Además se acordaba de la repugnancia que él le inspiraba al principio –como se la inspiraban todos los tuberculosos- y el cuidado con que escogía las palabras que le tenía que decir. Volvía a ver la mirada tímida y conmovida que le dirigía Petrov y experimentaba de nuevo el extraño sentimiento de compasión y humildad, unido a la consciencia de obrar bien, que la embargaba en aquellos instantes.
Sí: todo ello se había deslizado perfectamente en los primeros días. Ahora, desde hacía poco, todo había cambiado. Ana Pavlovna recibía a Kitty con amabilidad fingida y vigilaba sin cesar a su marido y a la joven.
¿Era posible que la conmovedora alegría que experimentaba Petrov, al llegar ella, fuera la causa de la frialdad de Ana Pavlovna?
« Sí», pensaba Kitty; había algo poco natural en Ana Pavlovna, algo que no era propio de su bondad en el acento con que dos días antes le dijera enojada:
–Mi marido la esperaba; no quería tomar el café hasta que usted llegase, aunque sentía debilidad…
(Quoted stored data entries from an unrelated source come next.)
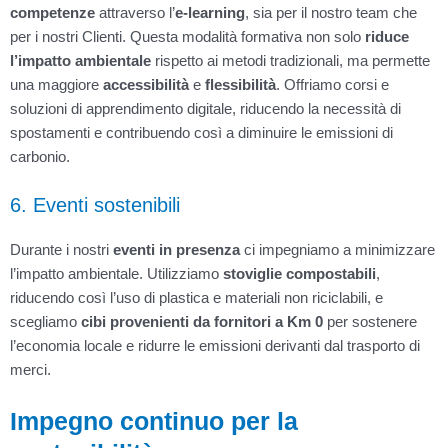
competenze
attraverso l’
e-learning
, sia per il nostro team che
per i nostri Clienti. Questa modalità formativa non solo
riduce
l’impatto ambientale
rispetto ai metodi tradizionali, ma permette
una maggiore
accessibilità
e
flessibilità
. Offriamo corsi e
soluzioni di apprendimento digitale, riducendo la necessità di
spostamenti e contribuendo così a diminuire le emissioni di
carbonio.
6. Eventi sostenibili
Durante i nostri
eventi in presenza
ci impegniamo a minimizzare
l’impatto ambientale. Utilizziamo
stoviglie compostabili
,
riducendo così l’uso di plastica e materiali non riciclabili, e
scegliamo
cibi provenienti da fornitori a Km 0
per sostenere
l’economia locale e ridurre le emissioni derivanti dal trasporto di
merci.
Impegno continuo per la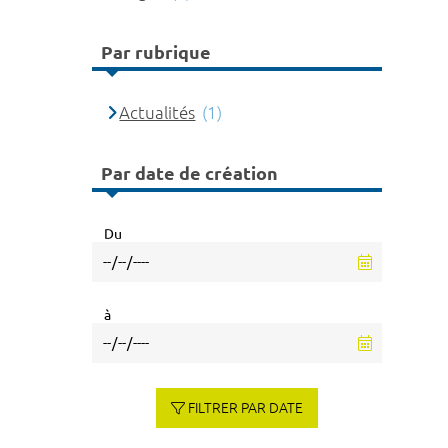
Par rubrique
Actualités
(1)
Par date de création
Du
à
FILTRER PAR DATE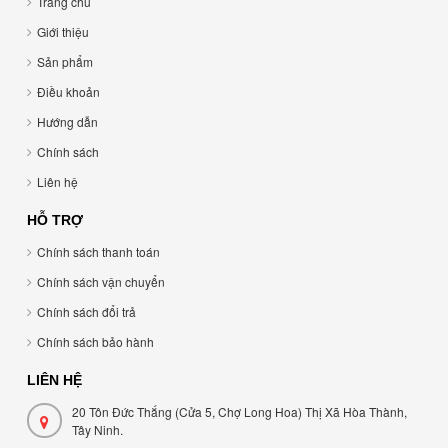
Trang chủ
Giới thiệu
Sản phẩm
Điều khoản
Hướng dẫn
Chính sách
Liên hệ
HỖ TRỢ
Chính sách thanh toán
Chính sách vận chuyển
Chính sách đổi trả
Chính sách bảo hành
LIÊN HỆ
20 Tôn Đức Thắng (Cửa 5, Chợ Long Hoa) Thị Xã Hòa Thành,
Tây Ninh.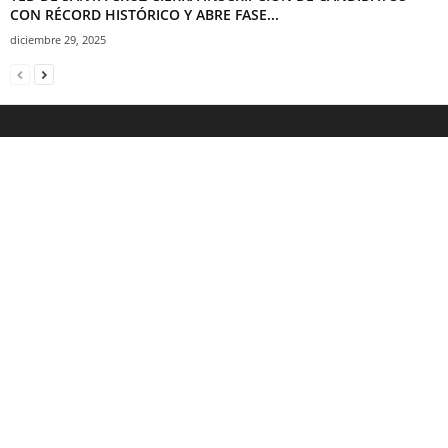
CON RÉCORD HISTÓRICO Y ABRE FASE...
diciembre 29, 2025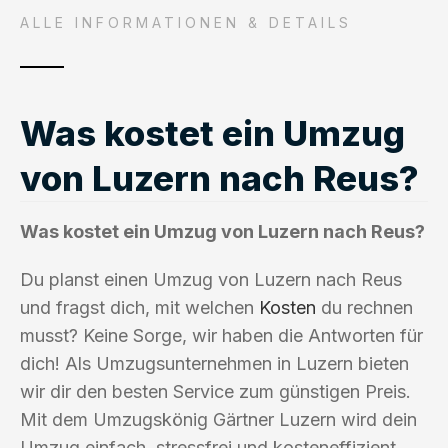
ALLE INFORMATIONEN & DETAILS
Was kostet ein Umzug
von Luzern nach Reus?
Was kostet ein Umzug von Luzern nach Reus?
Du planst einen Umzug von Luzern nach Reus
und fragst dich, mit welchen
Kosten
du rechnen
musst? Keine Sorge, wir haben die Antworten für
dich! Als Umzugsunternehmen in Luzern bieten
wir dir den besten Service zum günstigen Preis.
Mit dem Umzugskönig Gärtner Luzern wird dein
Umzug einfach, stressfrei und kosteneffizient.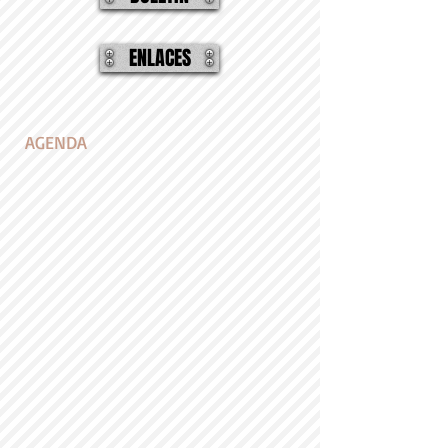
ENLACES
AGENDA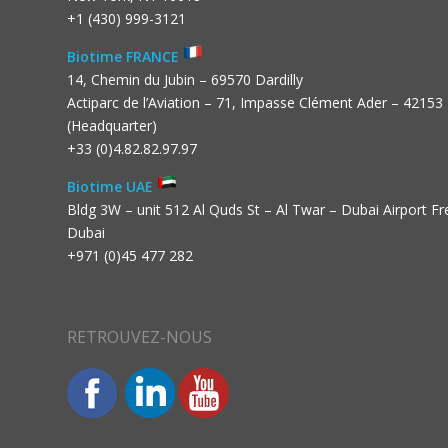
+1 (430) 999-3121
Biotime FRANCE
14, Chemin du Jubin – 69570 Dardilly
Actiparc de l’Aviation – 71, Impasse Clément Ader – 42153
(Headquarter)
+33 (0)4.82.82.97.97
Biotime UAE
Bldg 3W – unit 512 Al Quds St – Al Twar – Dubai Airport F
Dubai
+971 (0)45 477 282
RETROUVEZ-NOUS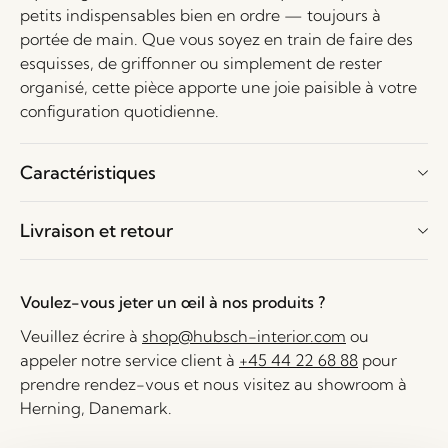
petits indispensables bien en ordre — toujours à
portée de main. Que vous soyez en train de faire des
esquisses, de griffonner ou simplement de rester
organisé, cette pièce apporte une joie paisible à votre
configuration quotidienne.
Caractéristiques
Livraison et retour
Voulez-vous jeter un œil à nos produits ?
Veuillez écrire à
shop@hubsch-interior.com
ou
appeler notre service client à
+45 44 22 68 88
pour
prendre rendez-vous et nous visitez au showroom à
Herning, Danemark.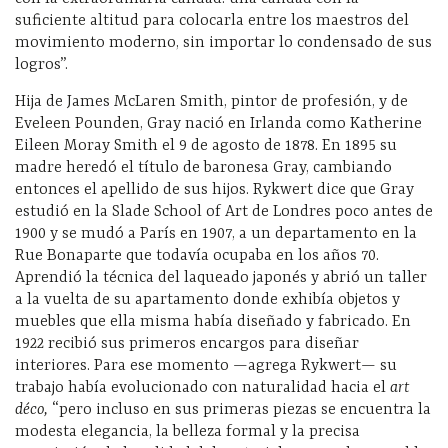
suficiente altitud para colocarla entre los maestros del
movimiento moderno, sin importar lo condensado de sus
logros”.
Hija de James McLaren Smith, pintor de profesión, y de
Eveleen Pounden, Gray nació en Irlanda como Katherine
Eileen Moray Smith el 9 de agosto de 1878. En 1895 su
madre heredó el título de baronesa Gray, cambiando
entonces el apellido de sus hijos. Rykwert dice que Gray
estudió en la Slade School of Art de Londres poco antes de
1900 y se mudó a París en 1907, a un departamento en la
Rue Bonaparte que todavía ocupaba en los años 70.
Aprendió la técnica del laqueado japonés y abrió un taller
a la vuelta de su apartamento donde exhibía objetos y
muebles que ella misma había diseñado y fabricado. En
1922 recibió sus primeros encargos para diseñar
interiores. Para ese momento —agrega Rykwert— su
trabajo había evolucionado con naturalidad hacia el
art
déco,
“pero incluso en sus primeras piezas se encuentra la
modesta elegancia, la belleza formal y la precisa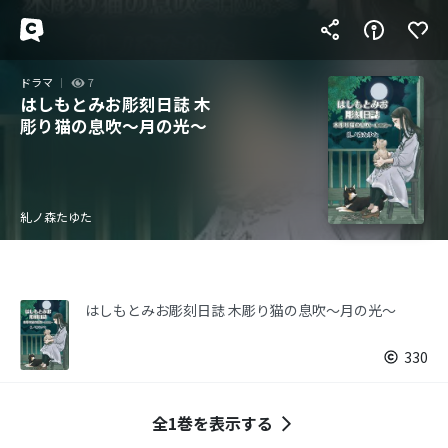
ドラマ
7
はしもとみお彫刻日誌 木
彫り猫の息吹～月の光～
糺ノ森たゆた
はしもとみお彫刻日誌 木彫り猫の息吹～月の光～
330
全1巻を表示する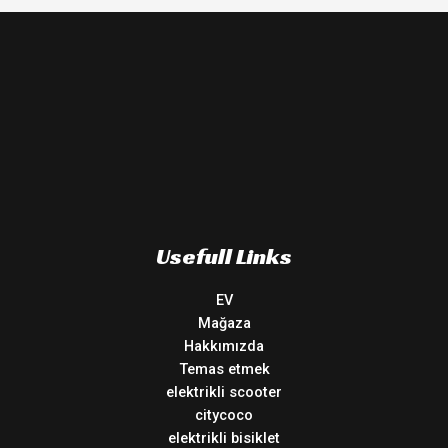
Usefull Links
EV
Mağaza
Hakkımızda
Temas etmek
elektrikli scooter
citycoco
elektrikli bisiklet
«Sí; quizá la Petrova se disgustó conmigo por haberle dado la manta a su marido. El hecho en sí carece de importancia… Pero él la cogió turbándose y me dio tantas veces las gracias que quedé confundida… Y luego ese retrato mío que ha pintado tan admirable… Y lo peor es su mirada, tan dulce, tan tímida… Sí, sí; eso es», se repetía Kitty, horrorizada. «Pero no debe, no puede ser. ¡El pobre me inspira tanta compasión…!»
Aquella duda envenenaba, ahora, el encanto de su nueva vida.